Il connaissait le pouvoir qu’il avait sur elle, et savait bien qu’elle n’exigerait pas qu’il s’éloignât. Il savait, qu’ayant des craintes à son égard, elle serait inquiète si elle le perdait de vue ; car, en dépit de sa légèreté et de sa nonchalance, il savait tout ce qu’il voulait savoir de ce qu’elle pouvait penser et sentir.
Si joyeux auprès d’elle, si indifférent au péril, si dévoué, alors qu’elle ne trouvait qu’ingratitude dans sa propre famille ; tellement supérieur par son esprit, son calme et son aisance, à l’être guindé, sombre et violent qui la poursuivait, au frère égoïste et brutal qui l’avait reniée, quel immense avantage, quelle influence entraînante n’avait-il pas en ce moment ! Ajoutez à cela qu’elle venait, pauvre fille ! de l’entendre vilipender à propos d’elle ; qu’elle avait souffert à cause de lui ; et vous comprendrez que le sérieux qu’il mêlait à ses paroles insouciantes, comme pour lui montrer que celles-ci n’avaient d’autre but que de la distraire ; vous comprendrez que son plus léger attouchement, son moindre regard, sa seule présence au fond de ces rues obscures, que tout cela fût pour elle comme le rayonnement d’un monde enchanté, aux abords défendus par la haine, la jalousie, la colère, par toutes les passions mauvaises, qui, ne pouvant en supporter l’éclat, devaient naturellement l’attaquer et le maudire.

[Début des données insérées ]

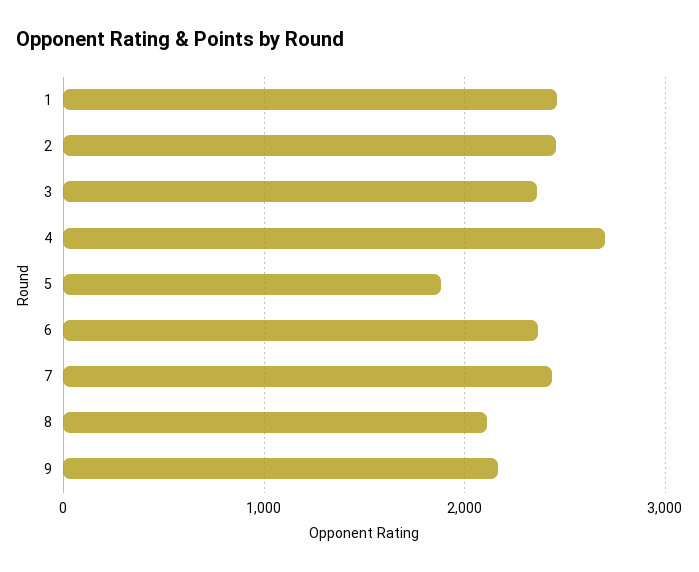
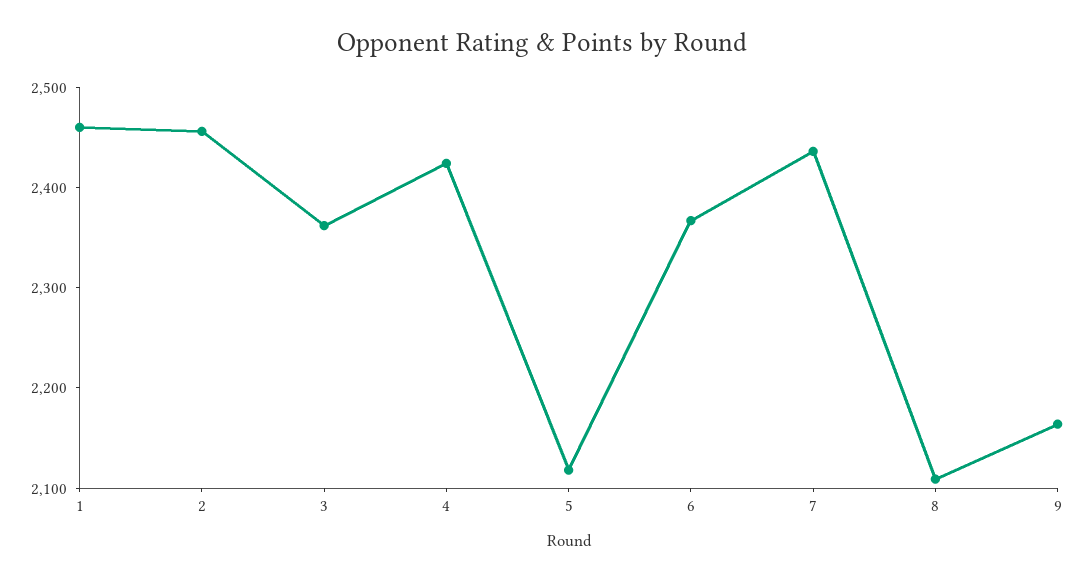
  {
    "1": 2460,
    "2": 2460,
    "3": 2360,
-   "4": 2700,
+   "4": 2420,
-   "5": 1900,
+   "5": 2120,
    "6": 2360,
    "7": 2440,
    "8": 2100,
    "9": 2160
  }

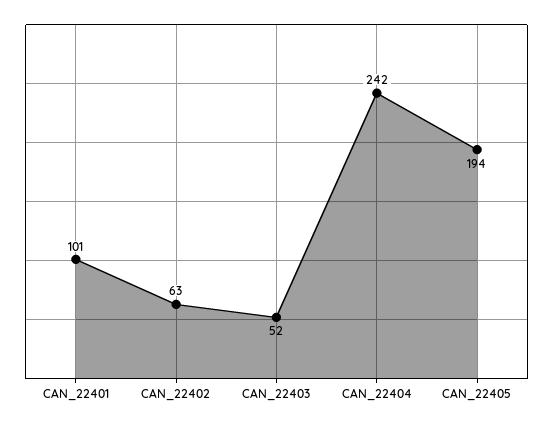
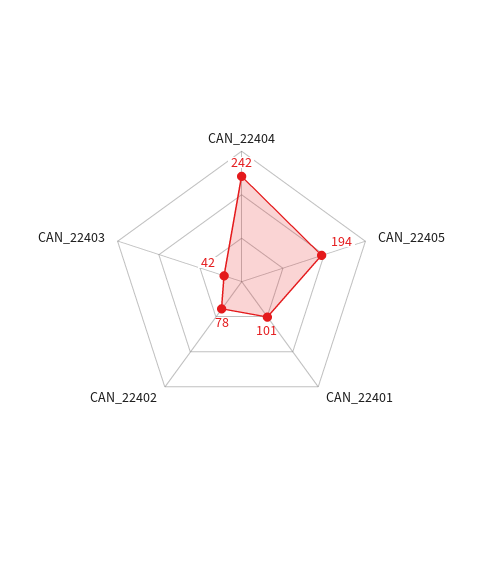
  {
    "CAN_22401": 101,
-   "CAN_22402": 63,
+   "CAN_22402": 78,
-   "CAN_22403": 52,
+   "CAN_22403": 42,
    "CAN_22404": 242,
    "CAN_22405": 194
  }

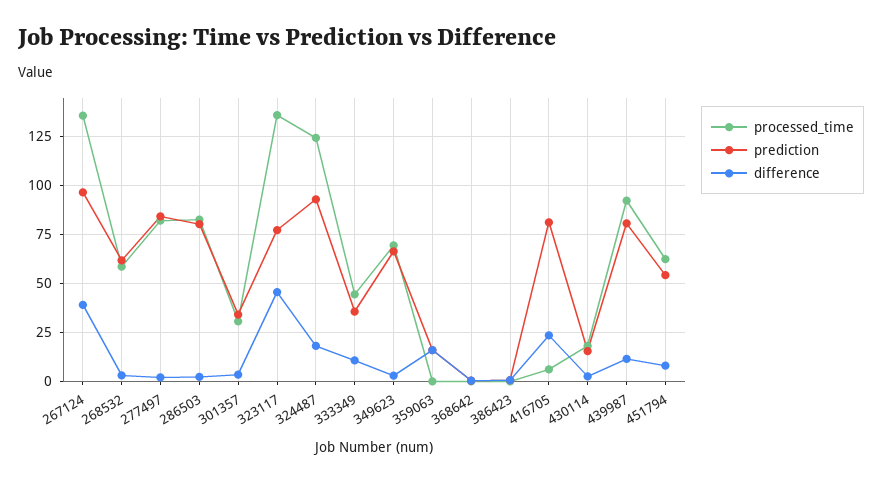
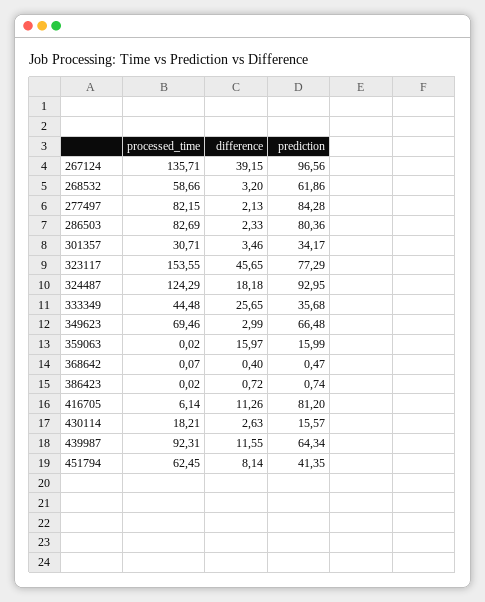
  {
    "processed_time": {
      "267124": 135.71,
      "268532": 58.66,
      "277497": 82.15,
      "286503": 82.69,
      "301357": 30.71,
-     "323117": 135,
+     "323117": 153.55,
      "324487": 124.29,
      "333349": 44.48,
      "349623": 69.46,
      "359063": 0.02,
      "368642": 0.07,
      "386423": 0.02,
      "416705": 6.14,
      "430114": 18.21,
      "439987": 92.31,
      "451794": 62.45
    },
    "prediction": {
      "267124": 96.56,
      "268532": 61.86,
      "277497": 84.28,
      "286503": 80.36,
      "301357": 34.17,
      "323117": 77.29,
      "324487": 92.95,
      "333349": 35.68,
      "349623": 66.48,
      "359063": 15.99,
      "368642": 0.47,
      "386423": 0.74,
      "416705": 81.2,
      "430114": 15.57,
-     "439987": 80,
+     "439987": 64.34,
-     "451794": 55
+     "451794": 41.35
    },
    "difference": {
      "267124": 39.15,
      "268532": 3.2,
      "277497": 2.13,
      "286503": 2.33,
      "301357": 3.46,
      "323117": 45.65,
      "324487": 18.18,
-     "333349": 10,
+     "333349": 25.65,
      "349623": 2.99,
      "359063": 15.97,
      "368642": 0.4,
      "386423": 0.72,
-     "416705": 25,
+     "416705": 11.26,
      "430114": 2.63,
      "439987": 11.55,
      "451794": 8.14
    }
  }

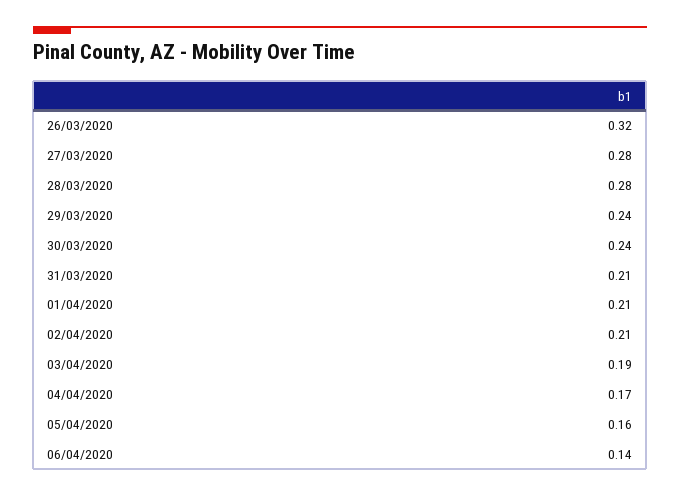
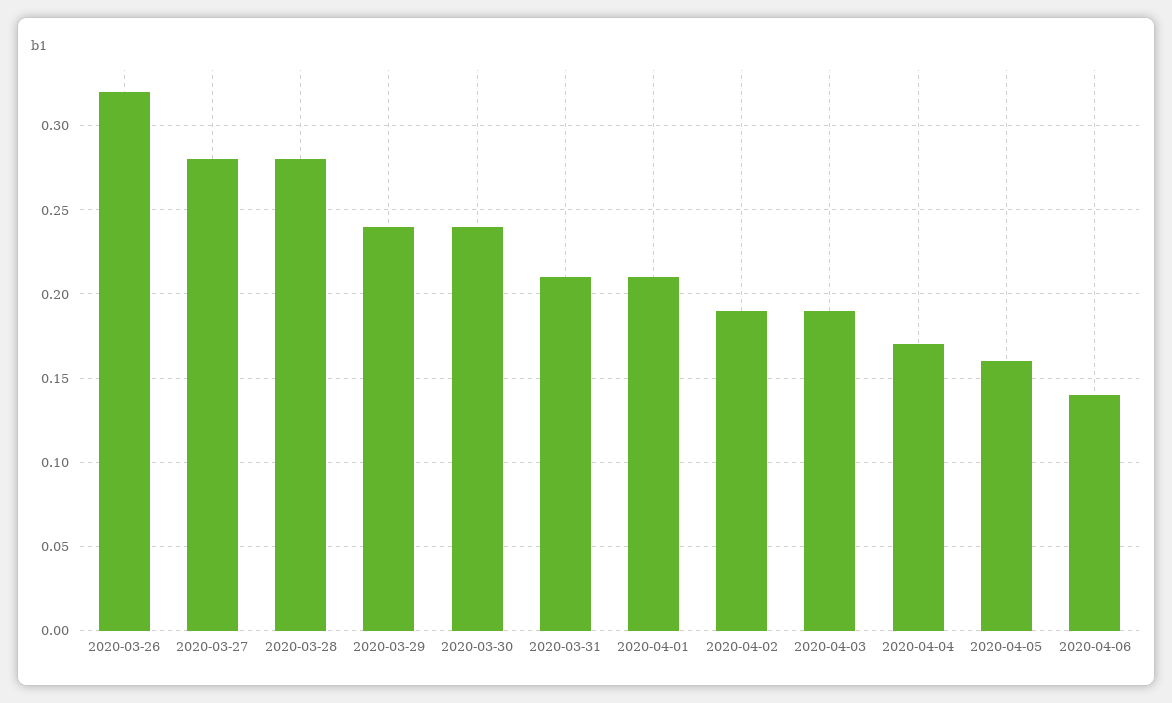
  {
    "26/03/2020": 0.32,
    "27/03/2020": 0.28,
    "28/03/2020": 0.28,
    "29/03/2020": 0.24,
    "30/03/2020": 0.24,
    "31/03/2020": 0.21,
    "01/04/2020": 0.21,
-   "02/04/2020": 0.21,
+   "02/04/2020": 0.19,
    "03/04/2020": 0.19,
    "04/04/2020": 0.17,
    "05/04/2020": 0.16,
    "06/04/2020": 0.14
  }

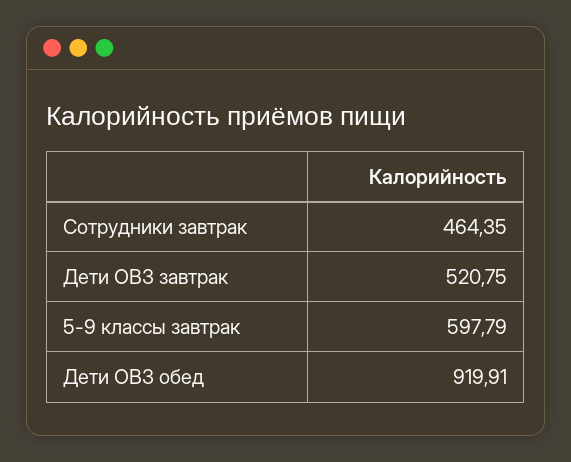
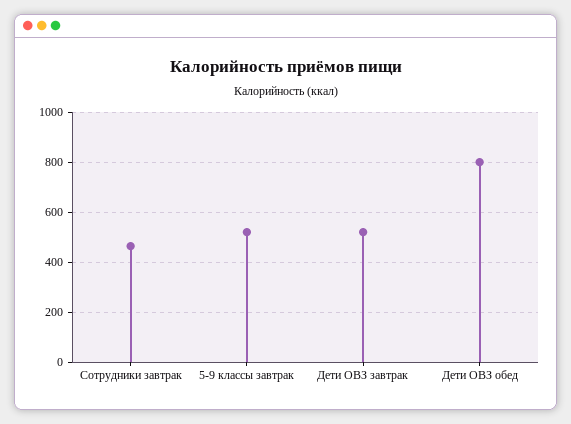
  {
    "Сотрудники завтрак": 464.35,
    "Дети ОВЗ завтрак": 520.75,
-   "5-9 классы завтрак": 597.79,
+   "5-9 классы завтрак": 525,
-   "Дети ОВЗ обед": 919.91
+   "Дети ОВЗ обед": 800
  }

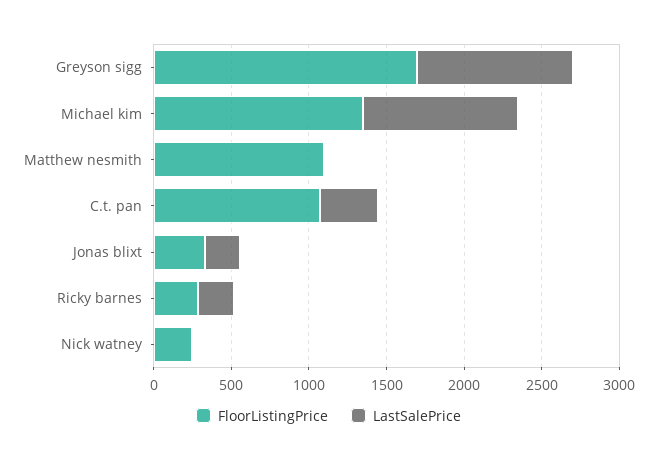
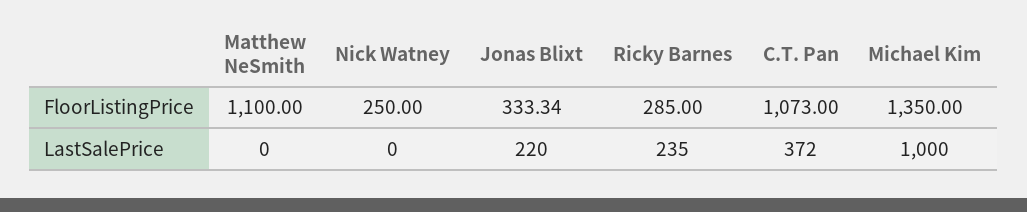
  {
    "FloorListingPrice": {
-     "Greyson sigg": 1700,
      "Michael kim": 1350,
      "Matthew nesmith": 1100,
      "C.t. pan": 1073,
      "Jonas blixt": 333.34,
      "Ricky barnes": 285,
      "Nick watney": 250
    },
    "LastSalePrice": {
-     "Greyson sigg": 1000,
      "Michael kim": 1000,
      "Matthew nesmith": 0,
      "C.t. pan": 372,
      "Jonas blixt": 220,
      "Ricky barnes": 235,
      "Nick watney": 0
    }
  }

Il ne fut plus question de s’arrêter chez l’Israélite, et le petit groupe se dirigea vers Smith’s Square. Un peu avant de gagner sa demeure, Lizzie dit adieu au gentleman et au Juif, et rentra seule chez elle.
« Merci, mister Aaron, dit alors Eugène, merci mille fois de votre compagnie ; il ne me reste plus qu’à vous quitter, et je le regrette.
— Je vous souhaite le bonsoir, monsieur, répondit le vieillard, et désirerais vous voir moins insouciant.
— Je vous souhaite le bonsoir, reprit Eugène, et désirerais vous voir un peu moins soucieux. »
Mais lorsqu’il eut fini de jouer son rôle, et qu’ayant tourné le dos au Juif, il eut quitté la scène, il parut à son tour avoir de graves soucis. « Quelles étaient donc les questions de Lightwood ? murmura-t-il. Ne demandait-il pas ce qui allait arriver, ce que j’allais faire, où tout cela me conduirait ? Nous allons bientôt le savoir. » Et il poussa un profond soupir.
Une heure après, ce soupir fut répété comme par un écho, lorsque Riah, qui s’était assis dans un coin, en face de la maison de Jenny Wren, se leva et reprit sa marche résignée, glissant par les rues, dans son costume antique, semblable au fantôme d’une époque évanouie.